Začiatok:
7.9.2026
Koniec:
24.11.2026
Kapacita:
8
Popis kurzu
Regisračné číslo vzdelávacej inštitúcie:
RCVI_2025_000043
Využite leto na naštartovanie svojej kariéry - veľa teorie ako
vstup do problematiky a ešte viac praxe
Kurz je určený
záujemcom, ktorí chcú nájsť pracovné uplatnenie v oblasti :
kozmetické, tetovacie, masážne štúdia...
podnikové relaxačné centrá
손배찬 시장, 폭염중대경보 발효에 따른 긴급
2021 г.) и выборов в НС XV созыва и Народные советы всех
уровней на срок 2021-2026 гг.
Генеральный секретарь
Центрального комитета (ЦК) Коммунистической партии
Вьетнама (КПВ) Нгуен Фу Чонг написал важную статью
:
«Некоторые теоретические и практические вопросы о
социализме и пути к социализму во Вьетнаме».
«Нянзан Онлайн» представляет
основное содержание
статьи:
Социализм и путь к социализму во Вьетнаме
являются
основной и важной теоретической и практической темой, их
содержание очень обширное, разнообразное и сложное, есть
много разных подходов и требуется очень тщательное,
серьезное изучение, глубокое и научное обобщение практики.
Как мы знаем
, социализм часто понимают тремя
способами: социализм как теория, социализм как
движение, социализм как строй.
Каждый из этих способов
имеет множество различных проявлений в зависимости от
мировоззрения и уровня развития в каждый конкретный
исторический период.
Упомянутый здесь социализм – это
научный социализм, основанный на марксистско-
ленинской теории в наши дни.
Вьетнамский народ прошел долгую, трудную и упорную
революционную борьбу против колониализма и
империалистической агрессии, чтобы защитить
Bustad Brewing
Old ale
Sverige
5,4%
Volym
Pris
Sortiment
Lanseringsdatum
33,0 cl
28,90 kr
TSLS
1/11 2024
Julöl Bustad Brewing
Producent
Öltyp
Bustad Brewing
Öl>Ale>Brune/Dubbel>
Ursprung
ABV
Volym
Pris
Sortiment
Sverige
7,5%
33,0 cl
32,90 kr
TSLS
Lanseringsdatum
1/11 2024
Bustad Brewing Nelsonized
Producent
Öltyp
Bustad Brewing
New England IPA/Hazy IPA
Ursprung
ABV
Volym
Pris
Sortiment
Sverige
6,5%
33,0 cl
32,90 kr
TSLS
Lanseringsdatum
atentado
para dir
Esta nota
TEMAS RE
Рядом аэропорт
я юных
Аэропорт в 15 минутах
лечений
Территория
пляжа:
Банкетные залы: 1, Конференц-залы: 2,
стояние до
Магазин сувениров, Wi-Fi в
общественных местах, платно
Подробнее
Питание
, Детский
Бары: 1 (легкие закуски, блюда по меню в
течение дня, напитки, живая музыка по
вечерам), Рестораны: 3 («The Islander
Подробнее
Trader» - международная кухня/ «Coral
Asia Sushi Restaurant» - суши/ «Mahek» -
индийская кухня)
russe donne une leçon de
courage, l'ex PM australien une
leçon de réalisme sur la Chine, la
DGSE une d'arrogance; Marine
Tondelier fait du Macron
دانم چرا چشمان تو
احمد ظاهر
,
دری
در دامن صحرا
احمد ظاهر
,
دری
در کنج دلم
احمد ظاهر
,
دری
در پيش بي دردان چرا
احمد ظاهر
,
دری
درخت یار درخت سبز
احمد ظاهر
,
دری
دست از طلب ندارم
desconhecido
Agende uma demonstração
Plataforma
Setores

● ● ● ● ● ● ●

Return every line of the listing above unchanged, keeping the original order from the first line to the last.

* [Response]
Začiatok:
7.9.2026
Koniec:
24.11.2026
Kapacita:
8
Popis kurzu
Regisračné číslo vzdelávacej inštitúcie:
RCVI_2025_000043
Využite leto na naštartovanie svojej kariéry - veľa teorie ako
vstup do problematiky a ešte viac praxe
Kurz je určený
záujemcom, ktorí chcú nájsť pracovné uplatnenie v oblasti :
kozmetické, tetovacie, masážne štúdia...
podnikové relaxačné centrá
손배찬 시장, 폭염중대경보 발효에 따른 긴급
2021 г.) и выборов в НС XV созыва и Народные советы всех
уровней на срок 2021-2026 гг.
Генеральный секретарь
Центрального комитета (ЦК) Коммунистической партии
Вьетнама (КПВ) Нгуен Фу Чонг написал важную статью
:
«Некоторые теоретические и практические вопросы о
социализме и пути к социализму во Вьетнаме».
«Нянзан Онлайн» представляет
основное содержание
статьи:
Социализм и путь к социализму во Вьетнаме
являются
основной и важной теоретической и практической темой, их
содержание очень обширное, разнообразное и сложное, есть
много разных подходов и требуется очень тщательное,
серьезное изучение, глубокое и научное обобщение практики.
Как мы знаем
, социализм часто понимают тремя
способами: социализм как теория, социализм как
движение, социализм как строй.
Каждый из этих способов
имеет множество различных проявлений в зависимости от
мировоззрения и уровня развития в каждый конкретный
исторический период.
Упомянутый здесь социализм – это
научный социализм, основанный на марксистско-
ленинской теории в наши дни.
Вьетнамский народ прошел долгую, трудную и упорную
революционную борьбу против колониализма и
империалистической агрессии, чтобы защитить
Bustad Brewing
Old ale
Sverige
5,4%
Volym
Pris
Sortiment
Lanseringsdatum
33,0 cl
28,90 kr
TSLS
1/11 2024
Julöl Bustad Brewing
Producent
Öltyp
Bustad Brewing
Öl>Ale>Brune/Dubbel>
Ursprung
ABV
Volym
Pris
Sortiment
Sverige
7,5%
33,0 cl
32,90 kr
TSLS
Lanseringsdatum
1/11 2024
Bustad Brewing Nelsonized
Producent
Öltyp
Bustad Brewing
New England IPA/Hazy IPA
Ursprung
ABV
Volym
Pris
Sortiment
Sverige
6,5%
33,0 cl
32,90 kr
TSLS
Lanseringsdatum
atentado
para dir
Esta nota
TEMAS RE
Рядом аэропорт
я юных
Аэропорт в 15 минутах
лечений
Территория
пляжа:
Банкетные залы: 1, Конференц-залы: 2,
стояние до
Магазин сувениров, Wi-Fi в
общественных местах, платно
Подробнее
Питание
, Детский
Бары: 1 (легкие закуски, блюда по меню в
течение дня, напитки, живая музыка по
вечерам), Рестораны: 3 («The Islander
Подробнее
Trader» - международная кухня/ «Coral
Asia Sushi Restaurant» - суши/ «Mahek» -
индийская кухня)
russe donne une leçon de
courage, l'ex PM australien une
leçon de réalisme sur la Chine, la
DGSE une d'arrogance; Marine
Tondelier fait du Macron
دانم چرا چشمان تو
احمد ظاهر
,
دری
در دامن صحرا
احمد ظاهر
,
دری
در کنج دلم
احمد ظاهر
,
دری
در پيش بي دردان چرا
احمد ظاهر
,
دری
درخت یار درخت سبز
احمد ظاهر
,
دری
دست از طلب ندارم
desconhecido
Agende uma demonstração
Plataforma
Setores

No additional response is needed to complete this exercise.